Informacoes sobre ordens
| Nome do Produto | Numero de Catalogo | UNID | Preco | Qde | FAVORITOS | |
FUCA1 Plasmídeo duplo de Nickase (h) | sc-405275-NIC | 20 µg | $410.00 | |||
FUCA1 Plasmídeo duplo de Nickase (h2) | sc-405275-NIC-2 | 20 µg | $410.00 |
FUCA1 codifica a alfa-L-fucosidase 1 lisossomal, uma exoglicosidase que remove resíduos terminais de fucose de glicoproteínas e glicolipídios durante a renovação dos glicanos. Ao sustentar o catabolismo dependente de lisossomos e o controle de qualidade de substratos fucosilados, a FUCA1 influencia a homeostase celular, o tráfego endo-lisossomal e a composição de glicoconjugados presentes na superfície celular e secretados. Alterações na atividade de FUCA1 estão associadas a disfunção lisossomal e a padrões anômalos de glicosilação, que podem afetar a adesão, a sinalização por receptores e processos relacionados ao sistema imune. Na pesquisa biomédica, a FUCA1 é frequentemente investigada em estudos sobre biologia de doenças de armazenamento lisossomal, vias de degradação de glicoproteínas e alterações de fucosilação associadas a doenças.
FUCA1 O Plasmídeo de Nickase Dupla (h) consiste num par de plasmídeos combinados, concebidos para a edição de alta especificidade do locus FUCA1 em linhas celulares human. Cada plasmídeo expressa uma nickase Cas9 D10A e um sgRNA distinto que tem como alvo cadeias de ADN opostas dentro de FUCA1. Quando direcionadas para locais adjacentes em cadeias de ADN opostas, as duas nickases geram cortes deslocados numa única cadeia que, em conjunto, produzem uma quebra escalonada de cadeia dupla, exigindo uma atividade coordenada no alvo por parte de ambas as guias. A quebra de ADN resultante é resolvida por vias de reparação celular endógenas, mais frequentemente através da junção de extremidades não homólogas (NHEJ), levando a inserções ou deleções que perturbam a função FUCA1. Ao exigir o envolvimento de dois sgRNA no locus alvo, a abordagem de dupla nickase aumenta a especificidade da edição e fornece uma estratégia CRISPR complementar para aplicações em que se deseja um controlo adicional sobre a precisão do direcionamento.

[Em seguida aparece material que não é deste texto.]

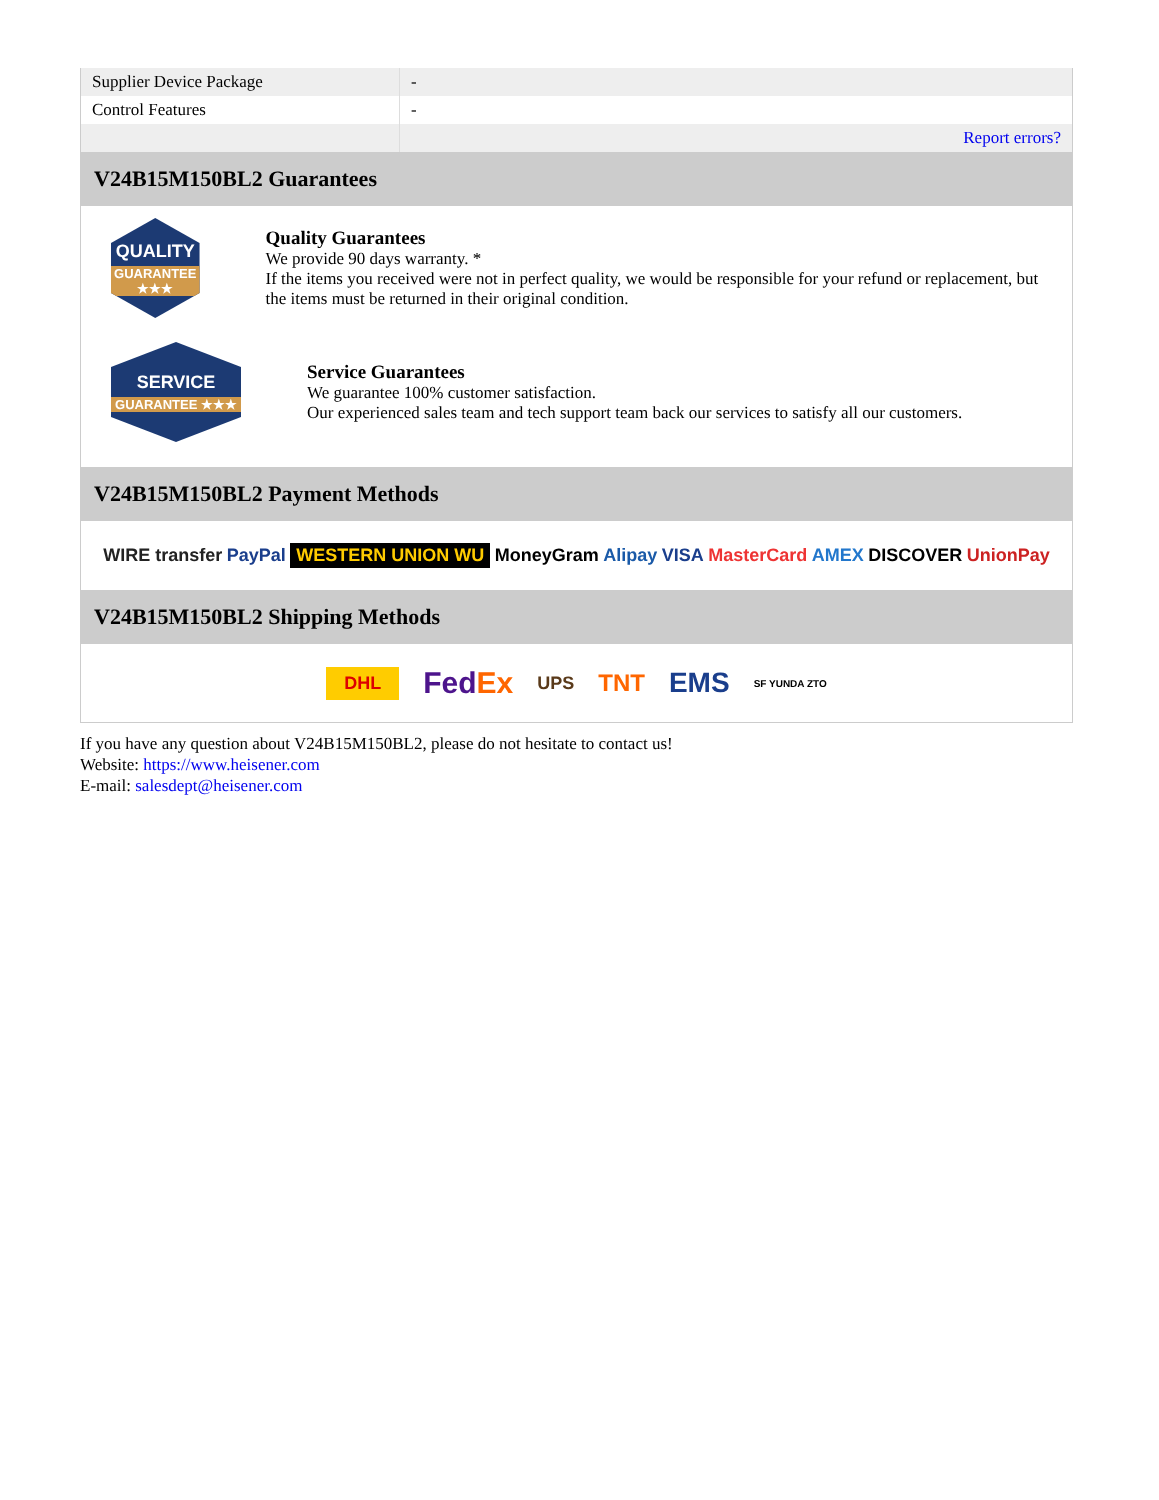| Supplier Device Package | - |
| Control Features | - |
| | Report errors? |
V24B15M150BL2 Guarantees
QUALITY
GUARANTEE ★★★
Quality Guarantees
We provide 90 days warranty. *
If the items you received were not in perfect quality, we would be responsible for your refund or replacement, but the items must be returned in their original condition.
SERVICE
GUARANTEE ★★★
Service Guarantees
We guarantee 100% customer satisfaction.
Our experienced sales team and tech support team back our services to satisfy all our customers.
V24B15M150BL2 Payment Methods
WIRE transfer PayPal WESTERN UNION WU MoneyGram Alipay VISA MasterCard AMEX DISCOVER UnionPay
V24B15M150BL2 Shipping Methods
DHL FedEx UPS TNT EMS SF YUNDA ZTO
If you have any question about V24B15M150BL2, please do not hesitate to contact us!
Website: https://www.heisener.com
E-mail: salesdept@heisener.com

Para apoiar a identificação eficiente das células editadas, um plasmídeo codifica GFP para visualização fluorescente das populações transfectadas, enquanto o plasmídeo complementar transporta um gene de resistência à puromicina para seleção antibiótica. Em conjunto, estas características apoiam o enriquecimento eficiente das populações co-transfectadas e simplificam a validação dos clones com FUCA1 interrompido.
Apenas para uso em investigação. Não se destina a uso diagnóstico ou terapêutico.